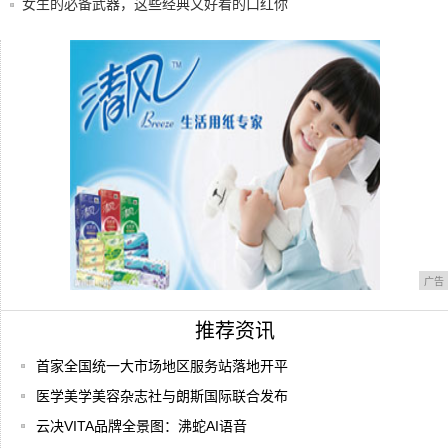
机问世
女生的必备武器，这些经典又好看的口红你
有了吗
将经典与成功延续 期间标杆华为Mate8体验
互联网快讯：金立手机官网已无法打开，将
进入最
广告
推荐资讯
首家全国统一大市场地区服务站落地开平
医学美学美容杂志社与朗斯国际联合发布
云决VITA品牌全景图：沸蛇AI语音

********

Return the transcribed text from every entry above, with each line reproduced verbatim and in its original order. Leave the pictures out of your answer.

■ RESPONSE BOX:
机问世
女生的必备武器，这些经典又好看的口红你
有了吗
将经典与成功延续 期间标杆华为Mate8体验
互联网快讯：金立手机官网已无法打开，将
进入最
广告
推荐资讯
首家全国统一大市场地区服务站落地开平
医学美学美容杂志社与朗斯国际联合发布
云决VITA品牌全景图：沸蛇AI语音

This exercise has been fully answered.